Assure that a signed order from a clinician at SHC is appropriately entered into the PNC medical record, or meets the criteria for COPE as per the UCSC RN Standardized Procedures.

A urine pregnancy test is done prior to the initial injection.  If it is positive, proceed with pregnancy test visit.  If it is negative, proceed with Depo injection process.

Patient reads Injectable Contraceptive handout and is given the opportunity to ask any questions or clarify any concerns.

The first dose of Depo-Provera is given according to the Quick Start Algorithm.

Following standardized nursing practice, nurse gives IM injection and documents in the EMR.

DMPA 150mg/1 ml is given in a single injection deeply in the gluteus maximus or deltoid muscle using a 21 or 23g needle.

Patient waits 15 minutes after injection and prior to leaving to be observed for possible local site allergic reaction.

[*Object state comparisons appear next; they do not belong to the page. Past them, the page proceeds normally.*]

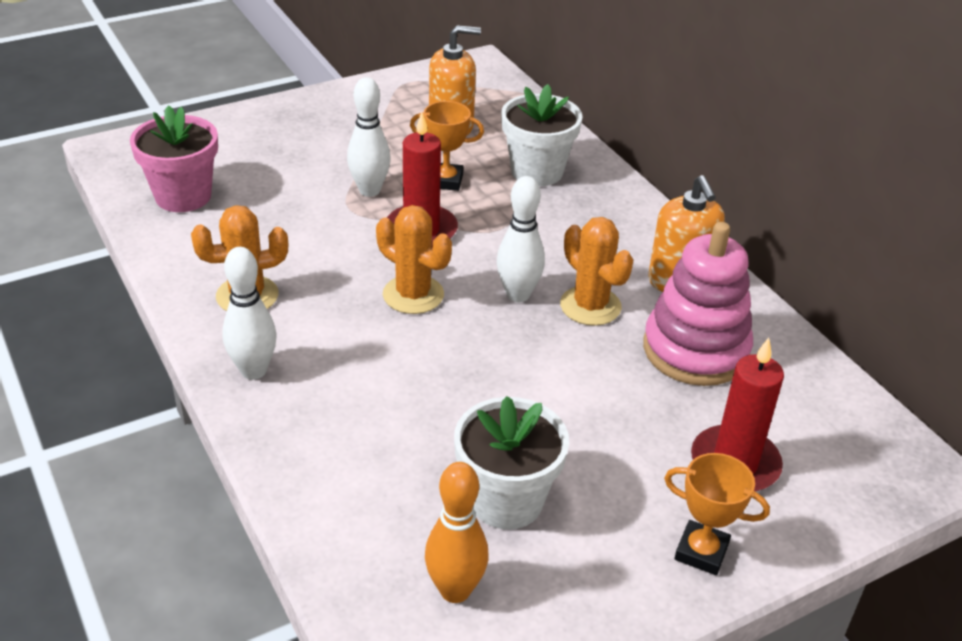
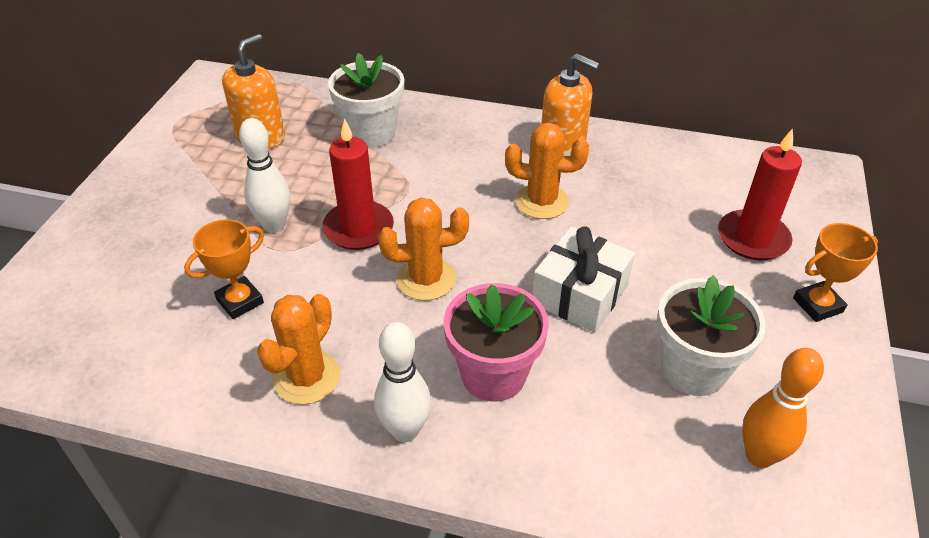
camera: 45 degrees left, 5 degrees up
(183, 196) = (118, 340): pink flower pot -> pink flower pot (493, 374)
(445, 181) = (319, 180): orange trophy -> orange trophy (240, 301)
(507, 387) = (580, 294): none -> white gift
(518, 295) = (490, 227): white bowling pin -> none
(695, 350) = (635, 186): pink stacking toy -> none

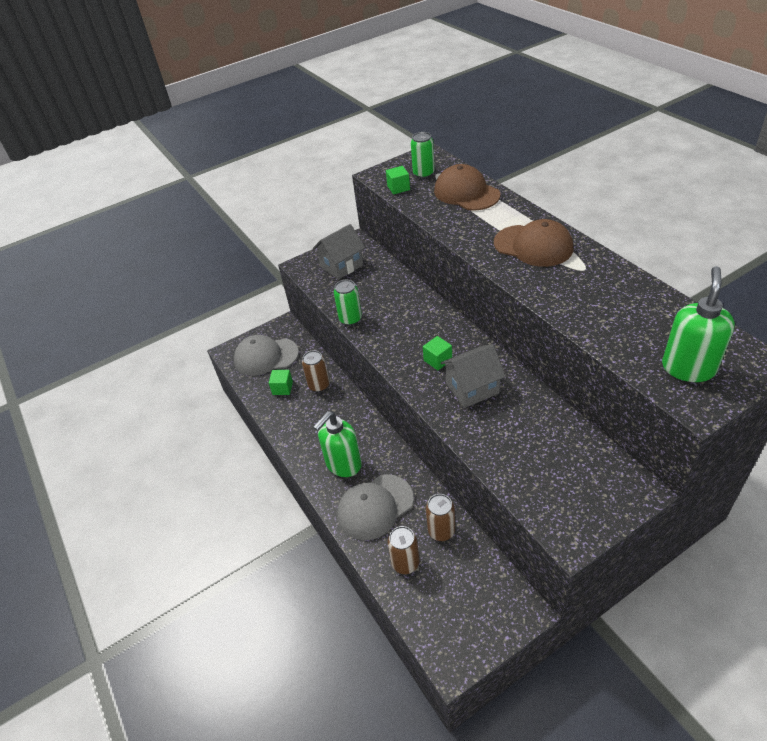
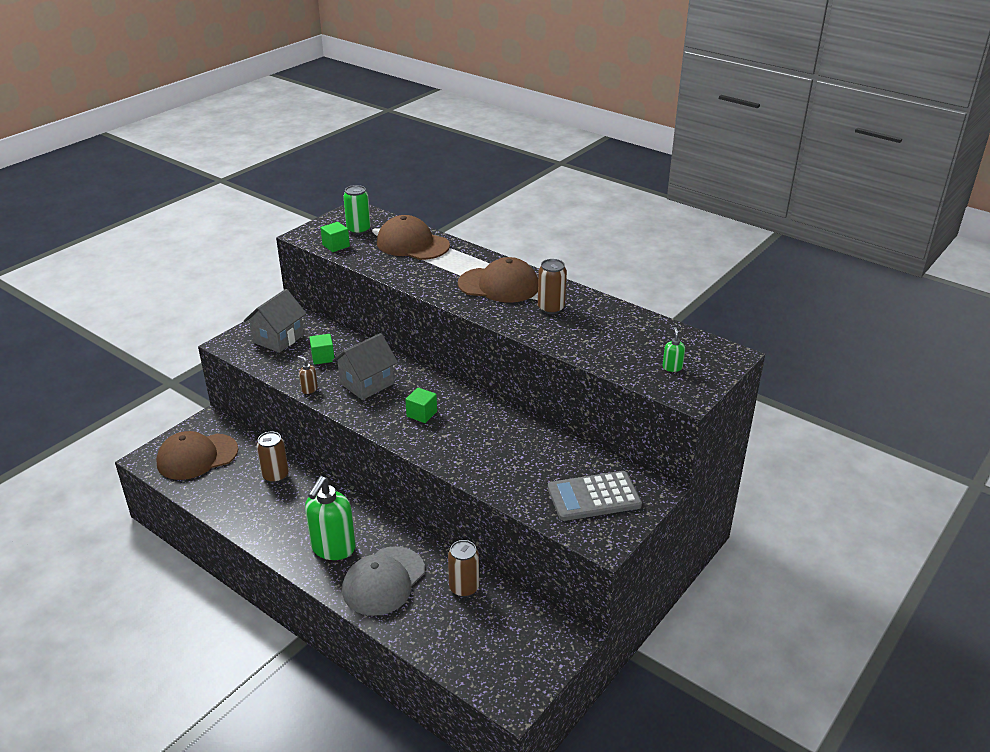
camera: 25 degrees left, 10 degrees down
(266, 356) = (197, 457): grey cap -> brown cap
(282, 388) = (231, 486): green cube -> green cube (323, 357)
(350, 319) = (309, 389): green can -> brown soap dispenser
(405, 563) = (435, 625): brown can -> brown can (551, 308)
(472, 388) = (467, 433): grey house -> grey house (367, 383)
(574, 483) = (594, 496): none -> grey calculator
(688, 368) = (672, 367): green soap dispenser -> green soap dispenser, size x0.42

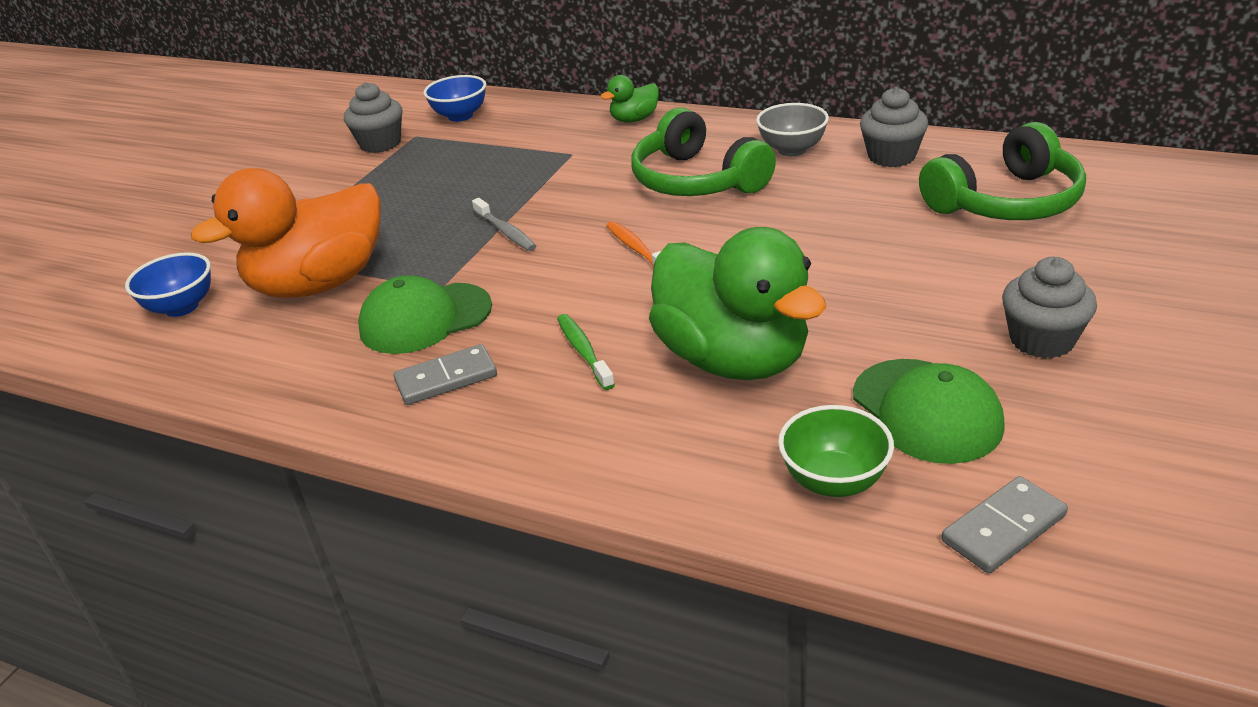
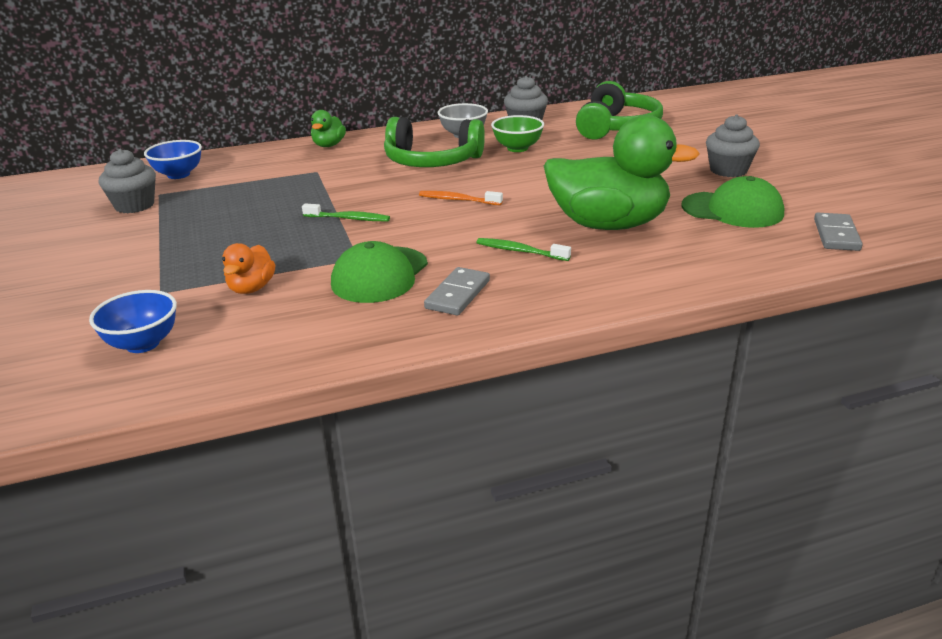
camera: 45 degrees left, 5 degrees down
(320, 284) = (251, 288): orange duck -> orange duck, size x0.45
(506, 232) = (349, 219): grey toothbrush -> green toothbrush
(834, 481) = (745, 248): green bowl -> green bowl (517, 148)

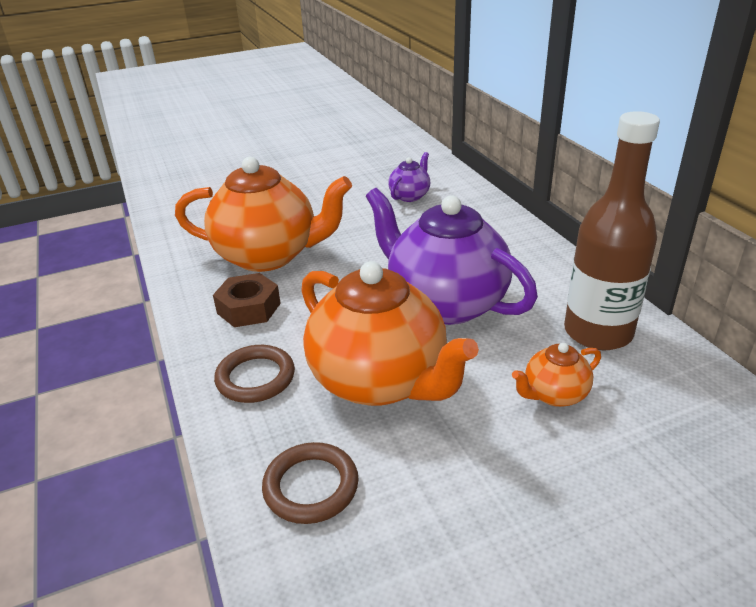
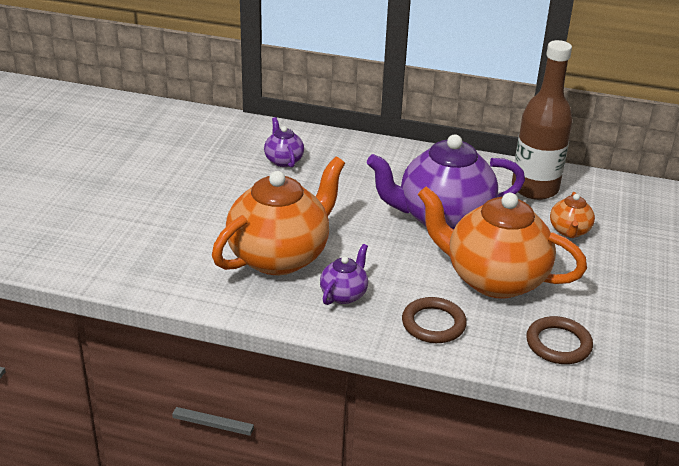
camera: 55 degrees left, 0 degrees up
(249, 308) = (344, 294): brown nut -> purple teapot
(380, 381) = (493, 279): orange teapot -> orange teapot turned 150 degrees counterclockwise

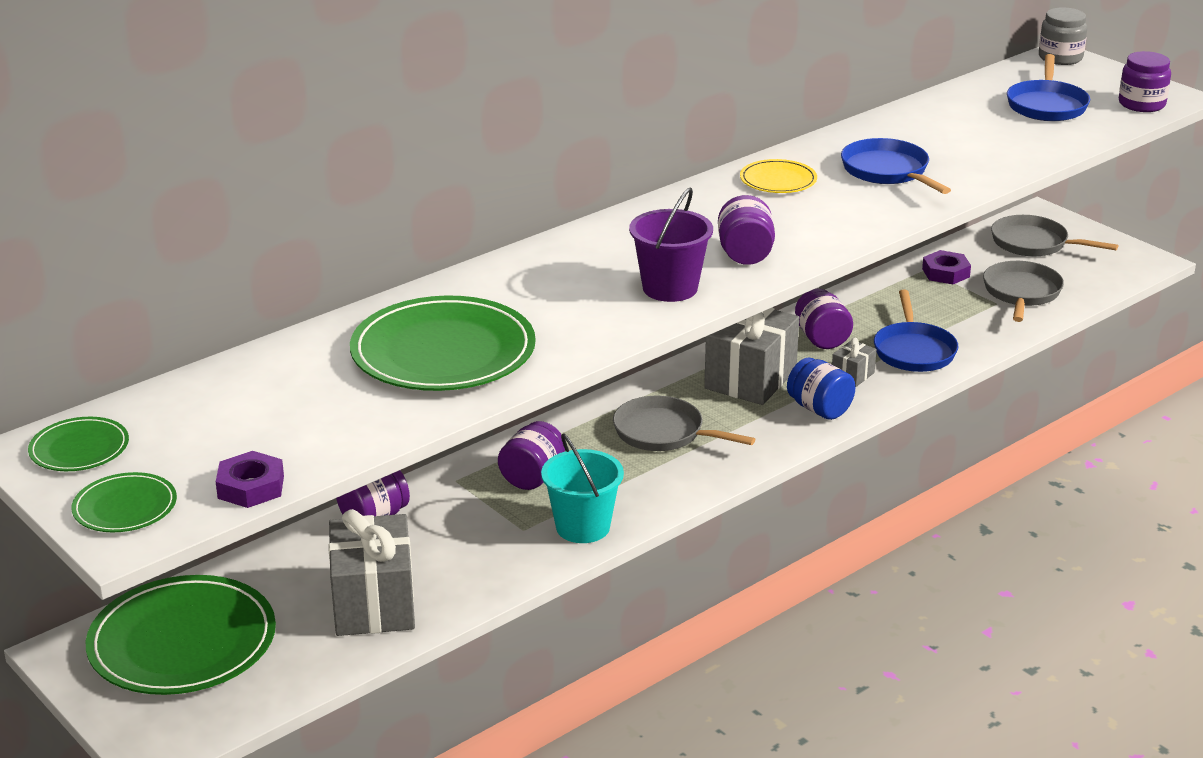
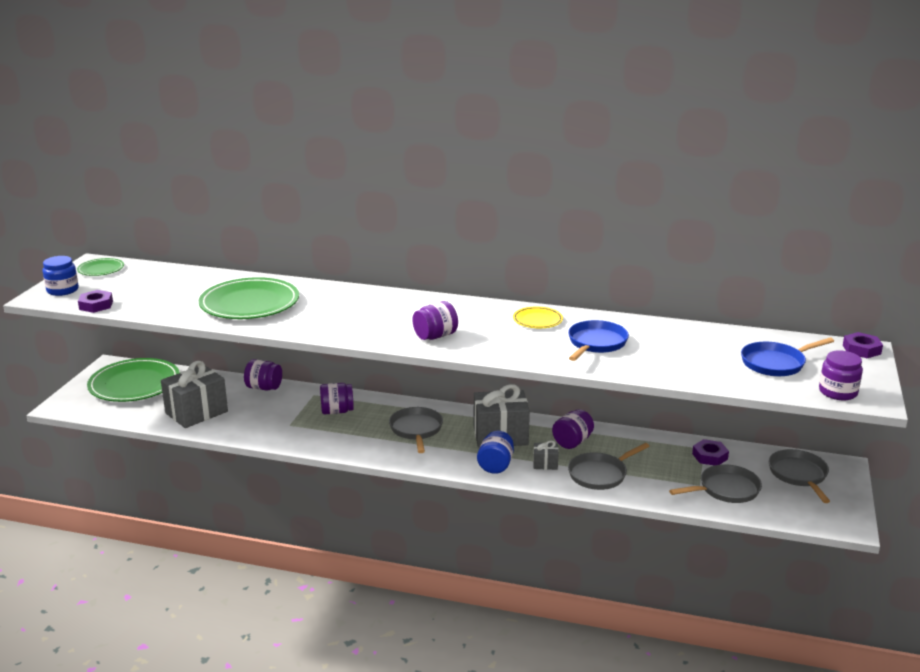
camera: 55 degrees right, 5 degrees down
(125, 507) = (62, 290): green plate -> blue jar
(583, 527) = (306, 438): turquoise bucket -> none
(670, 288) = (373, 330): purple bucket -> none
(913, 350) = (600, 474): blue pan -> grey pan
(1060, 58) = (861, 349): grey jar -> purple nut

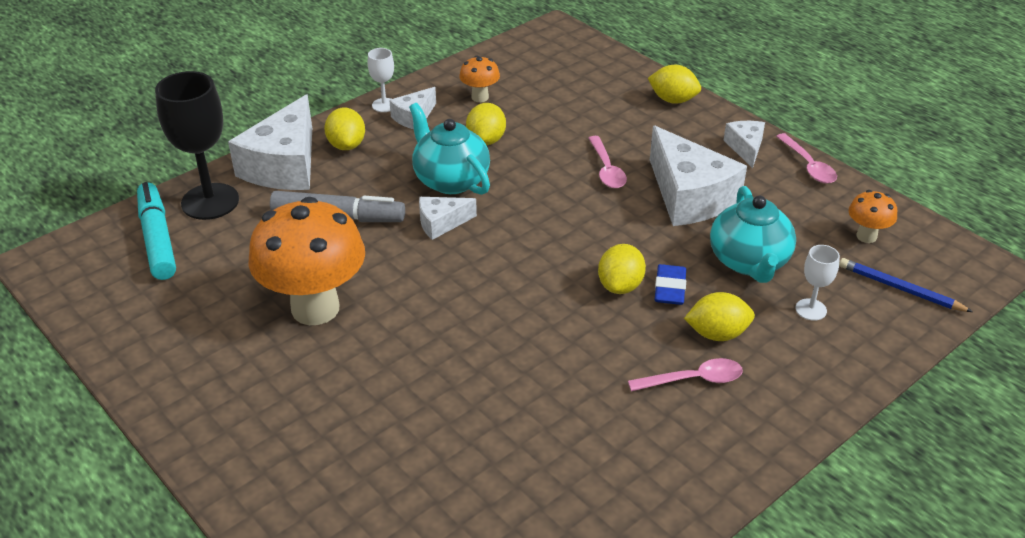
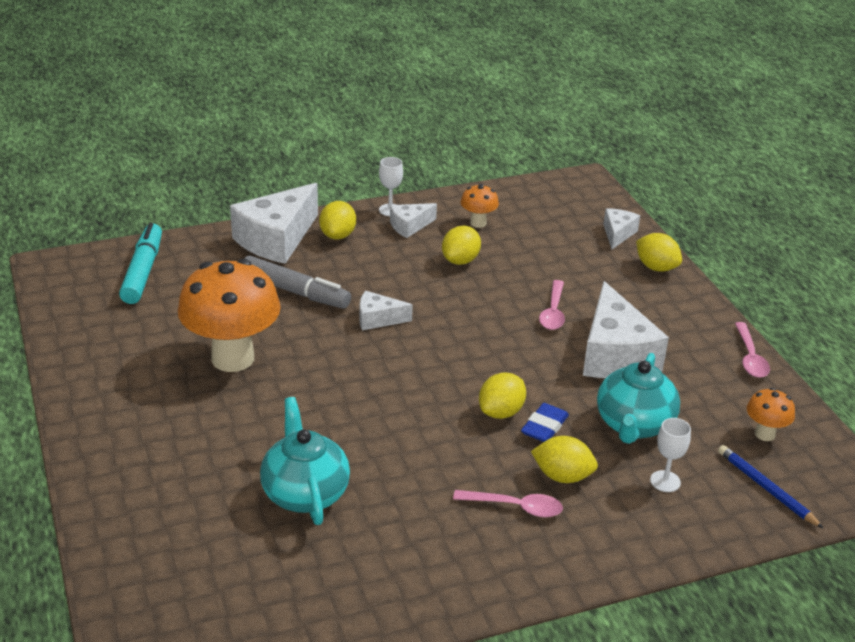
camera: 20 degrees right, 5 degrees down
(210, 201) = (200, 253): black goblet -> none
(450, 180) = (408, 286): turquoise teapot -> turquoise teapot (305, 493)
(745, 148) = (698, 326): white cheese -> white cheese (617, 234)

Nurse instructs patient to use a back-up contraceptive method for one week and to schedule follow-up appointment for the next injection every 12 weeks.  If Depo initial injection was initiated via COPE, the follow-up injections require a clinician order.  The Nurse assists the student in arranging a clinican appointment if indicated for on-going orders.

Follow-up Injections:

Nurse reviews side effects and patient concerns with attention to change in periods. A pregnancy test will be repeated prior to the second injection. If negative, the nurse will administer the second injection.

Obtain weight and blood pressure.  If weight is up more than 10% or BP is >130/>90, refer for clinician evaluation.

Discuss STI risk and/or testing.  Order STI testing as indicated.  Review STI risk reduction as indicated.

Follow-up injections less than 14 weeks (98 days) from previous injection:

Give Depo-Provera per protocol.  No urine pregnancy testing is necessary after the second visit if seen within 14 weeks of prior injection.

Patient waits 15 minutes after injection to observe for allergic reaction.

Follow-Up injection More than 14 weeks (98 days) from previous injection:

With history of unprotected intercourse after 14 weeks, offer emergency contraception if appropriate. 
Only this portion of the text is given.